Warm water can support and intensify hurricanes as thermal energy is transferred from the sea to the atmosphere.

https://t.co/zFIvQbrEna pic.twitter.com/kKvwdtk6iR

– NASA in Spanish (@NASA_es) September 30, 2022

"In a way, climate change overloads hurricanes with rain" because of higher humidity in the air, says Wehner.

The water, he explains, affects land floods, such as those we have seen in Florida in recent days, but also those caused by storm surge, something especially relevant in a State that has seen how the sea level rises driven by global warming.

"In much of Florida, the sea level has risen a foot (30 centimeters)," he says.

“The question we can't answer exactly is how much climate change affects storm surge.

I'm sure it's a lot, but I can't quantify it,” he maintains.

More powerful and faster intensifying storms

Both he and Emanuel acknowledge two other effects of climate change on hurricanes: It makes them more powerful and it intensifies faster, thus leaving less time for evacuations and the preparation of affected communities.

“We have known for 30 years, at least in theory, that tropical cyclones can intensify in warmer climates.

And that is what seems to be happening now”, explains the MIT professor.

“And then there is the fact, on which there is quite a lot of consensus already, that in warmer weather these storms grow faster.

This again comes from theory, but observation in recent years has shown it as well."

A woman affected by Fiona in front of her house in Toa Baja, Puerto Rico, on September 20. Stephanie Rojas (AP)

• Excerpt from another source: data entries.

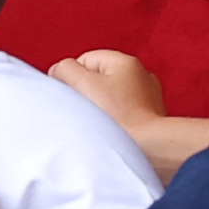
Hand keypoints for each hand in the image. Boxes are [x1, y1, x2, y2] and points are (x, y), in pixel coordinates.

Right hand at [50, 50, 167, 130]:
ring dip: (102, 108)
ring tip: (101, 122)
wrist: (148, 148)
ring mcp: (148, 97)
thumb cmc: (118, 116)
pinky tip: (113, 130)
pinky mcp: (149, 118)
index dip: (72, 77)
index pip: (86, 60)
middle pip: (99, 78)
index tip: (72, 96)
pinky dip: (116, 120)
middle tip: (85, 111)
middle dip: (87, 93)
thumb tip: (58, 70)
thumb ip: (66, 69)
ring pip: (112, 97)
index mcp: (125, 62)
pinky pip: (124, 113)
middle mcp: (141, 75)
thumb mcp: (83, 84)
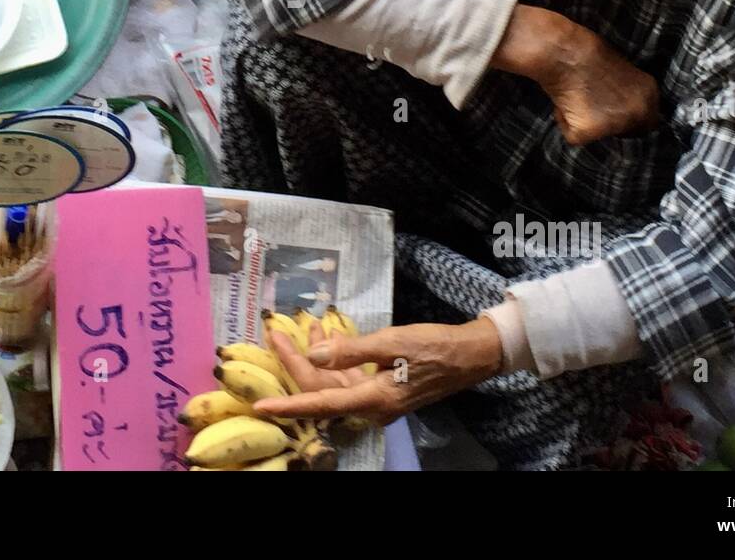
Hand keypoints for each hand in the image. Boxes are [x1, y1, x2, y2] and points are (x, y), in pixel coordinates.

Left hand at [253, 319, 503, 425]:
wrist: (471, 354)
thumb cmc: (435, 346)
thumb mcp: (393, 342)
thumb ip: (352, 351)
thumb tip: (314, 355)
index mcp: (374, 400)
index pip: (321, 403)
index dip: (289, 404)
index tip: (262, 405)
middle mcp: (372, 406)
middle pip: (323, 389)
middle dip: (297, 362)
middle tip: (275, 333)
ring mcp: (378, 399)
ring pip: (334, 382)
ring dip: (317, 356)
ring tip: (304, 327)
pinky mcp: (383, 389)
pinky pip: (349, 378)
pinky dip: (336, 358)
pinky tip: (328, 336)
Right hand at [493, 5, 658, 145]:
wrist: (563, 52)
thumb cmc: (586, 52)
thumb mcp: (622, 68)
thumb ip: (629, 91)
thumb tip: (620, 105)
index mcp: (650, 93)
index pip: (649, 119)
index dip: (629, 117)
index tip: (614, 112)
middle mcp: (639, 112)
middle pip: (631, 133)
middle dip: (613, 126)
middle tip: (595, 111)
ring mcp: (616, 124)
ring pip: (600, 136)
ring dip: (588, 123)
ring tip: (577, 99)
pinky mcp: (590, 132)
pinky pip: (574, 136)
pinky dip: (565, 122)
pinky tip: (563, 103)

Since 2017, seven category 4 and 5 hurricanes have made landfall in the United States, leaving damage that the US National Oceanic and Atmospheric Administration considers “catastrophic” (Harvey, Irma, María, Michael, Laura, Ida and Ian).

In addition, 16 of the 20 hurricanes that have been recorded in the last two seasons in the Atlantic have experienced what is considered a "rapid intensification", when their winds increase by at least 56 kilometers per hour in 24 hours.

That was the case, for example, with Fiona, which after making landfall in mid-September in Puerto Rico as a category 1 hurricane quickly intensified to a category 4. The cyclone left the island in the dark five years after another powerful storm, Maria, will sweep her away.

Where Emanuel acknowledges that there is still not much consensus among scientists is how climate change will affect the frequency of hurricanes.

“However, as the intensity is increasing, we expect the frequency of the higher category storms — 4 and 5 — to increase.

Although in general terms, the number of storms decreases, we expect to see an increase in the frequency of the highest category ones”.

With all these elements, the MIT professor believes that governments must prepare to act more quickly in the face of weather forecasts and better train those responsible for carrying out evacuations.

Professor Wehner, of the Lawrence Berkeley National Lab, agrees that it is necessary to make sure that people comply with evacuation orders.

In addition, he believes that these characteristics can make building codes be revised to reduce the years and even that prohibitions be issued to repopulate certain vulnerable areas, although he recognizes that this is a political decision.

“The dangers of climate change are not a problem for our grandchildren or our children.

The problem is here and now and the faster we accept it, the faster we can do something”, he concludes.



Source: elparis

All news articles on 2022-10-04

You may like

Trends 24h

Latest

© Communities 2019 - Privacy

The information on this site is from external sources that are not under our control.
The inclusion of any links does not necessarily imply a recommendation or endorse the views expressed within them.